Menu

#1378 Error when parsing particular SMILES

cdk-1.6.x
open
John May
None
1
2016-08-10
2016-02-19
No

CDK 1.5.12 give errors when parsing these three SMILES (all are ChEMBL compounds).

  • org.openscience.cdk.exception.InvalidSmilesException: could not parse O(CC)C(\C(\C(C(=O)OCC)=O)=N(/=C(C)N1C)\c2c1cccc2)=O, Multiple bonds specified:

The reason seems to be the /= bond specification

  • org.openscience.cdk.exception.InvalidSmilesException: could not parse OC(=C(\C\1=N\CCCN(CC)c2cccc(C)c2)O)\C\1=N/C(CCN3C(=O)OCC)CC3, Ring closure bonds did not match. Ring was opened with '\' and closed with '/'. Note - directional bonds ('/','\') are relative.

  • org.openscience.cdk.exception.InvalidSmilesException: could not parse 'Fc1ccccc1N2CCN(CC2)CC\N=C/3\C(=C(/C/3=N\C(CCN4C(=O)OCC)CC4)O)O', Ring closure bonds did not match. Ring was opened with '/' and closed with '\'. Note - directional bonds ('/','\') are relative.

OpenBabel and Chemical Identifier Resolver successfully parse all three.

Any ideas?

Related

Bugs: #1378

Discussion

  • John May

    John May - 2016-02-19

    Grrr ChEMBL and their crappy SMILES. These are bugs in which ever program they use to write the SMILES (Pipeline Pilot I think). I've told them about in numberous times but doubt they'll action it.

    I'll address the second one first, for directional bonds (slashes) the meaning is relative. These are all the same structure:

    C/1CCCCCC\C=C\1
    C/1CCCCCC\C=C1
    C1CCCCCC\C=C\1
    C\1CCCCCC/C=C/1
    C\1CCCCCC/C=C1
    C1CCCCCC/C=C/1

    Notice the slashes on ring closures reverse. So when they're the same it doesn't make sense:

    C/1.C/C=C/1 (RDKit=trans, OE/CA=cis, OB=none)
    C\1.C\C=C\1 (RDKit=trans, OE/CA=cis, OB=none)
    C/1.C\C=C/1 (RDKit=cis, OE/Ca=trans, OB=none)
    C\1.C/C=C\1 (RDKit=cis, OE/CA=trans, OB=none)

    OpenBabel behavious is probably acceptble but it does lose information on read and normally if there's something wrong with the syntax it's likely to be duff input.
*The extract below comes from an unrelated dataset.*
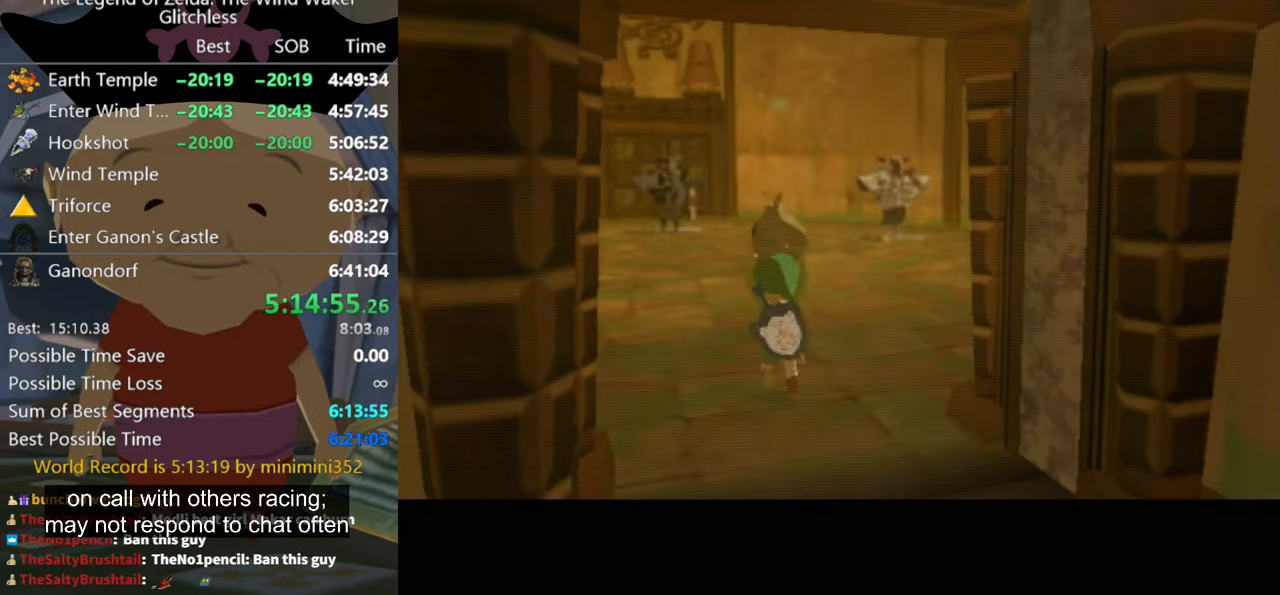
{"buttons": [], "left_stick": "center", "right_stick": "center", "button_events": []}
    In regards to the first point, \= is not valid in SMILES. Roger's pointed out to me it's a possible extension but we then found /# which completely undermines any argument it's use was intented:

    CC(=O)O[C@@H]1[C@@H](OC(=O)C)[C@](C)(O)[C@H](OC(=O)C)C2=C1C3=C(C(=O)c4c(O)cccc4C3=O)/C/2=N/#N CHEMBL1982727
    

    Curiously these structures apear to be the result of InChI mangaling (getting a connection table from the InChI is nearlly always wrong!).

    We actually used to accept the '\=' '/#' because the parser just use to ignore muliple bond specification but they are invalid and should not be accepted.

    J

     

    Last edit: John May 2016-02-19
  • Nina Jeliazkova

    Nina Jeliazkova - 2016-02-19

    John, is there any workaround you could suggest - or we should just forget about these 3 SMILES ?

     
  • John May

    John May - 2016-02-19

    24 in ChEMBL right?

    Another case is a tetravalent aromatic carbon anion.

    Cc1ccc(OC[CH+]n2c3ccccc3n[c-]2CCNC(=O)C4CCCCC4)cc1 CHEMBL3210799
    

    Again another bug where that carbon had bad valence and should not be aromatic.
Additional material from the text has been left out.